Katy Soar (University of Sheffield), ‘Framing the Minoans: Representing Knossos in early twentieth century postcards’
Sir Arthur Evans’ excavations at the Palace of Knossos on Crete were the beginning of the development of what is now the most popular tourist spot on the island. From the very start, this site was created to be a living monument, a theatre of the past, which acted as a microcosm for Evans’ vision of the Minoans. This vision was authenticated through experience; this paper seeks to examine the use of postcards as a form of experience.

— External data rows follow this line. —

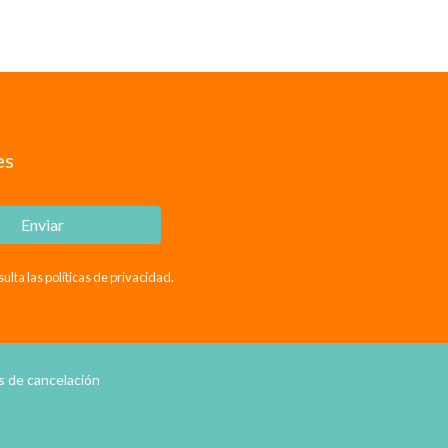
es
Enviar
ta las políticas de privacidad.
as de cancelación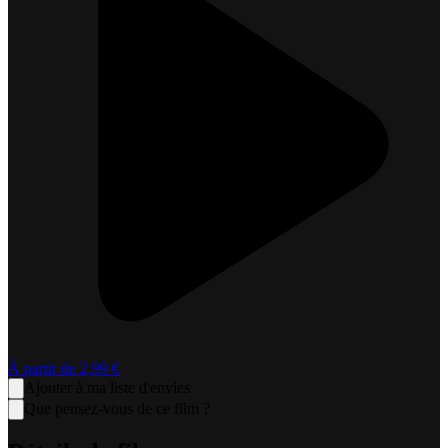
À partir de
2,99 €
Ajouter à ma liste d'envies
Que pensez-vous de ce film ?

This paper investigates the production of postcards of the palace at the beginning of the 20th century. In particular, this paper examines the role of postcards in the creation of Knossos as a site of archaeological discourse and their role in place-making – the creation of iconic sites. Drawing on Goffman’s theory of frame-making, it will examine the postcard as an interpretive frame which is used by viewers to interpret, make sense of, and shape contemporary ways of viewing the past. This is particularly relevant for postcards, whose very purpose is to be mobile, and to circulate within networks of people that are physically distant from the site they represent. As such, the images they promote and attempt to authenticate affect not just the site visitor, but permeate society at all levels, authenticating archaeological discourse even amongst those who have never visited the site.
Ian Walker (University of South Wales), ‘Photographing the Parthenon frieze at one remove’

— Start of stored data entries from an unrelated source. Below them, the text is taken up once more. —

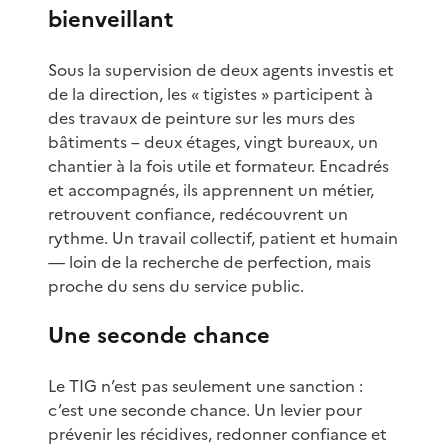
bienveillant
Sous la supervision de deux agents investis et
de la direction, les « tigistes » participent à
des travaux de peinture sur les murs des
bâtiments – deux étages, vingt bureaux, un
chantier à la fois utile et formateur. Encadrés
et accompagnés, ils apprennent un métier,
retrouvent confiance, redécouvrent un
rythme. Un travail collectif, patient et humain
— loin de la recherche de perfection, mais
proche du sens du service public.
Une seconde chance
Le TIG n’est pas seulement une sanction :
c’est une seconde chance. Un levier pour
prévenir les récidives, redonner confiance et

Frieze is a body of photographs taken by myself, depicting casts and copies of the Parthenon Frieze found in a wide range of places. The sites include public buildings such as museums, civic centres and art schools, but I have also recorded casts in private homes, gardens and shop windows.

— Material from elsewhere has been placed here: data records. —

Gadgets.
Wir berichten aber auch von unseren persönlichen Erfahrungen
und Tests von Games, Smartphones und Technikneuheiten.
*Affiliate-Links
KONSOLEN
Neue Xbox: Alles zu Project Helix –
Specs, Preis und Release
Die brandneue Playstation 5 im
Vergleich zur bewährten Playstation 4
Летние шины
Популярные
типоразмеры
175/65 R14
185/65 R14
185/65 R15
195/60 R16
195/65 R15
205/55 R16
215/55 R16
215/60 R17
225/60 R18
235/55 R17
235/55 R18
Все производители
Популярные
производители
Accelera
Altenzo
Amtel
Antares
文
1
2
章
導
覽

I began photographing these in the UK in the 1990s and my first examples were found in Oxford, Cambridge, Bristol, Manchester, Blackpool and Edinburgh as well as London. Recent internet research has enabled me to seek out other examples in Europe (Paris, Berlin and Istanbul) and the USA (Seattle, Chicago and New York).
My intention with this paper is to present a number of these photographs and, through them, discuss the way that such photographs of plaster casts in situ might connect with larger questions about the role of antiquity in Western culture.
Within that context, casts of the Parthenon Frieze have a particularly resonant and enduring role. But this positioning is not single or simple and each copy has its own meaning in its particular setting. Together they build a varied set of cultural and pictorial meanings.
Behind these images, there of course hovers the fraught question of where the actual Parthenon Marbles should be located. This project does not provide an answer, but it does suggest that the embedding of an artwork in an alien context, far from its site of origin or native habitat, opens up new meanings, new resonances.
But then this is what photographs also do. Photos and plaster casts share an indexical connection with an original source, but at the same time, both media create an unsettling sense of removal from that original. But what happens when one takes a photograph of a cast? Is the sense of disturbance redoubled?